Pneumococcal DNA predicts course of infection

In addition to revealing information about a patient’s condition, pneumococcal DNA also appears to provide information about the course of an infection. In the next issue of Clinical Infectious Diseases, Radboudumc researchers describe several pneumococcal genes predicting whether a patient runs the risk of developing meningitis or dying from the disease. Use of such genetic tests can improve infection diagnostics.

Pneumococcus (Streptococcus pneumoniae) is an important cause of pneumonia, sepsis and meningitis. This bacterium commonly resides in the nasal cavity. Normally, this is not a problem but it can make weak patients very ill, quite often with a fatal outcome. Patient characteristics such as age, compromised immune system and comorbidity partly explain why some patients develop pneumonia and others meningitis. It was not known whether properties of the pneumococcus itself also determine how invasive pneumococcal disease manifests itself.

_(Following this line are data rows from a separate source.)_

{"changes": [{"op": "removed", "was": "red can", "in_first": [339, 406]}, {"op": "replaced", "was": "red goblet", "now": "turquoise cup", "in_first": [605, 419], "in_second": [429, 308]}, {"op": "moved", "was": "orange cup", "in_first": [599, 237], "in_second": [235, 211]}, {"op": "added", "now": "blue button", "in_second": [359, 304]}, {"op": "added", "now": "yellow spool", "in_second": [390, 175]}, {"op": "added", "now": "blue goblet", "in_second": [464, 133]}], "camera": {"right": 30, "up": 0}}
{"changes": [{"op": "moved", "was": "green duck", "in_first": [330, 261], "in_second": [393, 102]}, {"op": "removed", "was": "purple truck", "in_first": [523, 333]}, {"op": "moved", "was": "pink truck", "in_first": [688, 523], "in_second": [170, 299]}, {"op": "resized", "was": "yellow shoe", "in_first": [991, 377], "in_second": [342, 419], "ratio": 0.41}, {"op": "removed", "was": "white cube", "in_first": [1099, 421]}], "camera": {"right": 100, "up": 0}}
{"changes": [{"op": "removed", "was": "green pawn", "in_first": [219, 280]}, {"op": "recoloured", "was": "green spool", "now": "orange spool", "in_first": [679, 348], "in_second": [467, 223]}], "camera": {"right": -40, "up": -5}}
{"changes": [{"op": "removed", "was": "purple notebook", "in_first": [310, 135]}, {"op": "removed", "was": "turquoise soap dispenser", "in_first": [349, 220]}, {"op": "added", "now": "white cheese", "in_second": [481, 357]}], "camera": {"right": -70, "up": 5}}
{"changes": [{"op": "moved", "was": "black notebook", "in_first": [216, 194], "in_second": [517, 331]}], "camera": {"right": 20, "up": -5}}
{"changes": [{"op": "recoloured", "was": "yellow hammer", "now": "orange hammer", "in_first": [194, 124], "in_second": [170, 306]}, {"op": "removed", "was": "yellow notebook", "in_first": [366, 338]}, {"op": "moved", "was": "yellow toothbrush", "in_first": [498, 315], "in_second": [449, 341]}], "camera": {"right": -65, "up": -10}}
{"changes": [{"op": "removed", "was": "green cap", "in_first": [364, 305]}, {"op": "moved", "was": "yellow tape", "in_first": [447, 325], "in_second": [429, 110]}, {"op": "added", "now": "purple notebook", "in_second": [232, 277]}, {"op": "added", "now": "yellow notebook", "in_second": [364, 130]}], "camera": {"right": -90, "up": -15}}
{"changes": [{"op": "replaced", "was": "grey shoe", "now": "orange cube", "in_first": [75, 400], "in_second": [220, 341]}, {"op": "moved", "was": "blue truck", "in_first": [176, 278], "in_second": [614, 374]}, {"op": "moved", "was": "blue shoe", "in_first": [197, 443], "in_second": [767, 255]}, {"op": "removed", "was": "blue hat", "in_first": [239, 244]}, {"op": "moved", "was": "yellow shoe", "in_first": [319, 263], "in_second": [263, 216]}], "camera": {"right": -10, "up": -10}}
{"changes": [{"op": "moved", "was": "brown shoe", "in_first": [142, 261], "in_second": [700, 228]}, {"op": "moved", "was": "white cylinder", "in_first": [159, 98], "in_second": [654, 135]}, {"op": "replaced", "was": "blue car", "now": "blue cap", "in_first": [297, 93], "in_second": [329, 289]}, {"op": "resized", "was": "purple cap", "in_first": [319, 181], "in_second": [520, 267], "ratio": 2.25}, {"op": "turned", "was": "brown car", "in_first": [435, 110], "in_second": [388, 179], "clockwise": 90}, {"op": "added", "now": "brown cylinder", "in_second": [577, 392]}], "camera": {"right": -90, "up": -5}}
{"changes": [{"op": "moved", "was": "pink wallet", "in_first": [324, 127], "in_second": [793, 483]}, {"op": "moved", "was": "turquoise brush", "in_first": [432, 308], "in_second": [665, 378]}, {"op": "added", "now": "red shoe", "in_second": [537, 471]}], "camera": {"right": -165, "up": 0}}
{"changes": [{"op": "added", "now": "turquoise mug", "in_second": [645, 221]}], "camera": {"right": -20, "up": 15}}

Pneumococci show huge genetic variability. This variation is often denoted using antibodies (sera) which recognize specific sugar capsules on the pneumococcal surface. More than ninety of such sugar capsules (serotypes) are known. Although there is a relationship between these serotypes and the course of the disease, the variation in pneumococci is not restricted to these differences in sugar capsules. Therefore, researchers at the Radboudumc in collaboration with the RIVM, CWZ, Maasziekenhuis Pantein, Imperial College London and the Sanger Institute in Cambridge have determined the entire DNA sequence of pneumococci isolated from the blood of 350 patients. They could subsequently relate the genetic variation they found to more than twenty disease manifestations.

Blood-brain barrier

The researchers found several bacterial genes which appeared to be linked to the course of the infection. The presence of the slaA gene, for example, appeared to predict meningitis. This gene codes for the phospholipase A2 protein. Earlier research suggests that this protein is involved in inflammation and may also affect the blood-brain barrier. Bacteria carrying this gene could therefore be able to penetrate the brain. Another set of four genes predicted whether a patient would die within 30 days, particularly among those who were not expected to die at first sight. Marien de Jonge, head of the section Pediatric Infectious Diseases at the Radboudumc: “Earlier we found that one of these genes codes for a protein that activates blood platelets, which could lead to excessive blood clotting and an increased risk of death.” The genes identified were also found in a second group of 500 patients.